Companies are gathering data at an astonishing rate but capturing value from that data is a perpetual challenge. Poor quality data is often cited as one of the biggest obstacles to using data – “garbage in, garbage out” as the adage goes. If you’re operating a data-driven business, how do you get to a position where you’re truly predictive?
Lost paperwork, missing data, and delays in data transmission, can all delay insights. Oftentimes, the data must be verified, cleaned, and re-keyed – a process that can take hours, if not days. The problem is further compounded by the fact that data has a half-life of approximately 30 minutes. After that time, its relevance and usefulness are questionable, resulting in muddy insights.
What Real-Time Data Means, and Why it’s Critical
The term “data” can sound vague or intimidating, but you’re likely already collecting tons of important data for your business that you can use to make better decisions — invoices, work/service orders, inspections, employee time on a project, and more. To achieve actionable insights from that data it’s imperative that the information is processed the very moment it enters your data analytics engine. Of course, it rarely happens that way. A huge percentage of any data project is focused solely on cleaning data manually, eating up time and money and introducing the risk of human error, which can further contaminate data and lead to bad predictions.
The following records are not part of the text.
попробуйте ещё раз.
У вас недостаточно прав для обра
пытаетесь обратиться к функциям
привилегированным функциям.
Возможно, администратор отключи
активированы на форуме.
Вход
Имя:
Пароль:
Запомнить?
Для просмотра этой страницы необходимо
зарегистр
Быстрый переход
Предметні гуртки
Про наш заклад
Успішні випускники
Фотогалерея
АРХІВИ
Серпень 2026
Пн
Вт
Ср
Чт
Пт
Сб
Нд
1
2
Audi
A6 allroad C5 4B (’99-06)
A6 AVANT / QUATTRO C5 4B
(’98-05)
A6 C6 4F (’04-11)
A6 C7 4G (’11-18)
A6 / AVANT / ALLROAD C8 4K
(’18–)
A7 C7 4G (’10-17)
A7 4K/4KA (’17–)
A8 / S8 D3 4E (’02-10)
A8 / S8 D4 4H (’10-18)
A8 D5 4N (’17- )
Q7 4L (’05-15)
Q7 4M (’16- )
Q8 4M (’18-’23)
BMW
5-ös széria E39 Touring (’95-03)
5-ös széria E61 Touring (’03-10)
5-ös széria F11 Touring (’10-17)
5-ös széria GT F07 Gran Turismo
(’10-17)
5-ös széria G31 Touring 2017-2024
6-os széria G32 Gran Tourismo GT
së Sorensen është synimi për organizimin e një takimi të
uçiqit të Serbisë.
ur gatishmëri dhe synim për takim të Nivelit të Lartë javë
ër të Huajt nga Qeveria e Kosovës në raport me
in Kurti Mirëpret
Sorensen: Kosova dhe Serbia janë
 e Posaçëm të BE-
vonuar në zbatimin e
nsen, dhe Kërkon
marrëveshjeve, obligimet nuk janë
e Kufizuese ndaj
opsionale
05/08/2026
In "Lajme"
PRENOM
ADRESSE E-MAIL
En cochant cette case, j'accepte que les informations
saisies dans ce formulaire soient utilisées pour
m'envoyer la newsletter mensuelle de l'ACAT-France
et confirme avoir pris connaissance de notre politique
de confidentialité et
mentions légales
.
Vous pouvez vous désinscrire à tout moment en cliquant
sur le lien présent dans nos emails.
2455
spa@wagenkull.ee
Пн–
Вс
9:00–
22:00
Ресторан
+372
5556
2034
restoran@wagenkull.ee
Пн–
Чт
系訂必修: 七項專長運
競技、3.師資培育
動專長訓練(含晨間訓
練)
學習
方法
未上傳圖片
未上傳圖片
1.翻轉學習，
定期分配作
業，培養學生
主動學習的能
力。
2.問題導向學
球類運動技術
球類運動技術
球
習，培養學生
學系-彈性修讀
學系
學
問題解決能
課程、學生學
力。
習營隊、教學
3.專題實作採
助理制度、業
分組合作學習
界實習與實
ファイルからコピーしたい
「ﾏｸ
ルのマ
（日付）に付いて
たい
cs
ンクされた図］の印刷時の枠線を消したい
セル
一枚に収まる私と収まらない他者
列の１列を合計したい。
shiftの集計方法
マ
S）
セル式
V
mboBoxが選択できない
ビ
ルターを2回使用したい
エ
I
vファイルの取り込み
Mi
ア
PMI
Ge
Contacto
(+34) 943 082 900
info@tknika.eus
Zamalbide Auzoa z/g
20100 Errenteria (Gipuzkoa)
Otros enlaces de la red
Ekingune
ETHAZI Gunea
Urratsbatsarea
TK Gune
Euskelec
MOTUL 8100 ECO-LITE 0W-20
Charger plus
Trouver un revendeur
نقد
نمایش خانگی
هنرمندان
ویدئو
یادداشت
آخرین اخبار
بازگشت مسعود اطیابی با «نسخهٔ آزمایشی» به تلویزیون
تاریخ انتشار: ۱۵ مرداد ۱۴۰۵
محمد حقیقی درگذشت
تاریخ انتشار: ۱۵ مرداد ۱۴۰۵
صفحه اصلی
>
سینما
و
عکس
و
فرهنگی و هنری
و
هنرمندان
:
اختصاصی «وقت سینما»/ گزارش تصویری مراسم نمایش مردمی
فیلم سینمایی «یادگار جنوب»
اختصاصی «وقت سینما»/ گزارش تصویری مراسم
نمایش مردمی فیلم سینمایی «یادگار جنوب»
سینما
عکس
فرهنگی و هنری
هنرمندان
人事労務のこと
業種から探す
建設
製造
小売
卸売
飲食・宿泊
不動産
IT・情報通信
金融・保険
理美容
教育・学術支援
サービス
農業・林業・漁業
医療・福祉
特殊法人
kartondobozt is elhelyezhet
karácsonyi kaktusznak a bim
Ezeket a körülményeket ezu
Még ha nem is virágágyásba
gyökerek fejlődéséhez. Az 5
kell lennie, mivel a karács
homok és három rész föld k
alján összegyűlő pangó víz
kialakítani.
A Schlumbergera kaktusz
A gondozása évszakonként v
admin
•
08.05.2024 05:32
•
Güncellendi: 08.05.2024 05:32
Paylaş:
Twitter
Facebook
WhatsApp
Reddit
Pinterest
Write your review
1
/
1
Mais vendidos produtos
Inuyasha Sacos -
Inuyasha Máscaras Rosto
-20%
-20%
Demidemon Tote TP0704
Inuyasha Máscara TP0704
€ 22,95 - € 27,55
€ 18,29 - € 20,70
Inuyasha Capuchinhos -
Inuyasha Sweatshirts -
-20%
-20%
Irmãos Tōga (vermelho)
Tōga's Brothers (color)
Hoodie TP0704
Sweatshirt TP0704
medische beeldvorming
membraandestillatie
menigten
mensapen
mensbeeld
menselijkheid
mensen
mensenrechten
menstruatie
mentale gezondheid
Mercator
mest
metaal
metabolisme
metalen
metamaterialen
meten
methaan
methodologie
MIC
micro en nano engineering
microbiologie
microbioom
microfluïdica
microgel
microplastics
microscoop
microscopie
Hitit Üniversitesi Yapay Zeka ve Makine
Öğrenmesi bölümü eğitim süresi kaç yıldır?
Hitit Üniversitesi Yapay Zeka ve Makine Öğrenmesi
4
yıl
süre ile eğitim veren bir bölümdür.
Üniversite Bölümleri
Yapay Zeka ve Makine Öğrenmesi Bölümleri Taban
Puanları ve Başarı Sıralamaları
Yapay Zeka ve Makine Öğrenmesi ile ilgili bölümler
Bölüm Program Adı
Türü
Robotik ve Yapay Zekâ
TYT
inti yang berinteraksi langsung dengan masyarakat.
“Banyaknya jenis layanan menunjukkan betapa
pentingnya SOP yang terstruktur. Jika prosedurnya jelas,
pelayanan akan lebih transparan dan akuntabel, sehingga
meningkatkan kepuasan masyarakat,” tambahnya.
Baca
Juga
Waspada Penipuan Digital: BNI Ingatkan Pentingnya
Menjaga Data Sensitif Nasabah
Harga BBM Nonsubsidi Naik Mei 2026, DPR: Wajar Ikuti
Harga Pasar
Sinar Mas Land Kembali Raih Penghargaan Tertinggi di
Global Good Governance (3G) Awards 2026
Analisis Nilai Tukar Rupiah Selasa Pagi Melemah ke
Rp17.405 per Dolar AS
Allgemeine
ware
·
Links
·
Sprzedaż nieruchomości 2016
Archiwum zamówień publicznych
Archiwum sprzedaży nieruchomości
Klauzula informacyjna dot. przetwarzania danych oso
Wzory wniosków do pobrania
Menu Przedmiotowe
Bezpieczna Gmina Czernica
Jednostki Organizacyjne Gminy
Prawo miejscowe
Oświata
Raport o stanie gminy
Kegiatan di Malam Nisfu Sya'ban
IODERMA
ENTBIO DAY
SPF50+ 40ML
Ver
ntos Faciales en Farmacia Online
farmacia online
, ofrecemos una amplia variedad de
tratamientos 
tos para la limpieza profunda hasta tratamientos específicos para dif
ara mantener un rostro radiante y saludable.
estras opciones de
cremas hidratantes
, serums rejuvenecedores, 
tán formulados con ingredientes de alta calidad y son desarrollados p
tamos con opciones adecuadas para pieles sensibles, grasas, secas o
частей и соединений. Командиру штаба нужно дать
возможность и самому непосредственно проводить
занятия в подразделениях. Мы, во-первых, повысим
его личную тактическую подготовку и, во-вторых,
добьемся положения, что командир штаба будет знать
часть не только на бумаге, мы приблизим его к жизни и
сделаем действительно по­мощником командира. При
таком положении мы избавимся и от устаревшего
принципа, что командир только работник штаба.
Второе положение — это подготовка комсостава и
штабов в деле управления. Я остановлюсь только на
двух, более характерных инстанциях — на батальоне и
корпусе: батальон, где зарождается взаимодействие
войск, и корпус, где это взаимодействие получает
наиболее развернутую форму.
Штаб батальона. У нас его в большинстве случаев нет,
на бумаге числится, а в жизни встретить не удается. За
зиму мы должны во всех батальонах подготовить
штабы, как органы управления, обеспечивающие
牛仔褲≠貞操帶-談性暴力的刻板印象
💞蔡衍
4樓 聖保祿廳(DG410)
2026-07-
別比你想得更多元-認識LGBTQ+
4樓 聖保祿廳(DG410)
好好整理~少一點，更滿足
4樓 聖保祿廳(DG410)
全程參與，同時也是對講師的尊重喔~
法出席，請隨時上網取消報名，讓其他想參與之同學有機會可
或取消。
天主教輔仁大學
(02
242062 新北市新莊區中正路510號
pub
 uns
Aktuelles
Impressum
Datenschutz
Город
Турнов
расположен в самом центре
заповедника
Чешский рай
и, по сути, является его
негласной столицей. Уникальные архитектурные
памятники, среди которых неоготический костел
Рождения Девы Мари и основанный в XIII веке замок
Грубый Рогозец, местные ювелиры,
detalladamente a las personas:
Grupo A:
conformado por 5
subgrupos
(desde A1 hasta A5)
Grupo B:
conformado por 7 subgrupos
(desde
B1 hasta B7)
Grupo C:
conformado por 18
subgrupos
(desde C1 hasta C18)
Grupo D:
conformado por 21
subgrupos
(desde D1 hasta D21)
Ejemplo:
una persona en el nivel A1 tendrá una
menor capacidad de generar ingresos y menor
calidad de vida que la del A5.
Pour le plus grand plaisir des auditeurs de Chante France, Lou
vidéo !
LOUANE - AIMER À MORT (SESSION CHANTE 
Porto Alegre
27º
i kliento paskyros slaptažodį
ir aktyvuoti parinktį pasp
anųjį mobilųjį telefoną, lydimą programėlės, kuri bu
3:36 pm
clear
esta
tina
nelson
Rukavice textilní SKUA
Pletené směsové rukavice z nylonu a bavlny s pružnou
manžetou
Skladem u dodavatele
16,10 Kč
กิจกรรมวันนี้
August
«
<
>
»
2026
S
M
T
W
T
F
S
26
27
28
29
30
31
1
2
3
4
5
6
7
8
In the data analytics world, accuracy is essential, and speed is critical. This is where “real-time” analytics comes into play. Instead of second-guessing dirty, outdated data, real-time analytics gives insights on what is going on in the business, right now.
Say you’re the manufacturer of a consumer product and have a team of sales professionals who are responsible for reporting and auditing in-store conditions to ensure brand standards are upheld and inventory is displayed correctly. This process would have traditionally been done with paper forms, limiting access to real-time data back at the head office. Mobile applications in the hands of sales teams, however, can transform how data is collected and reported across the organization providing real-time actionable intelligence.
To achieve such insights, businesses simply can’t afford to rely on data that is questionable or delayed in transmission. Their analytics engines, whether it’s Microsoft, Oracle, Google Analytics, etc., depend on real-time data that is already cleansed, normalized, collated, and error-free.
Closing the Gap Between Data Collection and Data Analysis
To tap into the power of data, companies are increasingly seeking the ability to collect and connect to data in less time. We see companies throwing extra staff at the problem, only exasperating an already manual process. More data entry is not the answer. Mobile-based digital information capture solutions are making it easier for organizations to overcome the time and effort it takes to capture, clean, correlate, and input data into analytics engines. Instead of hiring new employees or retraining staff, you can easily put data gathered in the field on digital mobile applications and have it automatically uploaded to connected cloud-based SaaS systems.
Even if you have data from multiple sources and in multiple formats (photos, signatures, etc.), digital information capture solutions can help pull it all together helping you glean critical insights into your business. Going one step further, API integrations allow for the creation of a digital “handshake” between these tools and almost any other open-ended software that allows for web services. Whether you are using Microsoft Excel or a SQL database or have made the move to more robust applications like QuickBooks, Freshbooks, or Salesforce, cloud-based services, like Zapier, make such integrations even easier by automating the movement of data collected into these third-party systems.
This is the ideal way to get real-time data collected via mobile applications and form data in the field pushed into your accounting, ERP, and other software systems. Using the power of automation, it removes the manual work behind taking CSV data and uploading it daily into those different systems and reduces the time it takes to develop a full-scale web services integration with an API.
IT-constrained organizations will be pleased to know that connecting systems via APIs isn’t the only path to bridging data sources to their analytic systems. So-called “quick connectors” provide the capability for users to instantly connect project or customer information collected without having to set up a backend API integration.
Good Data in Fuels Good Decisions Out
Most businesses – 81% – agree that data should be at the heart of decision-making. However, only 3% describe their strategy as “mature.” Mobile applications are fast-becoming a critical tool in helping organizations move up the data maturity ladder. Moving beyond simple data collection, these tools have the potential to become a matter of course for field service businesses. Leveraging cloud-powered real-time data connections and integrations, business processes are streamlined (freeing up employees and resources), and teams are empowered to make better decisions about how to increase efficiency, save time and money, and predict future performance and sales.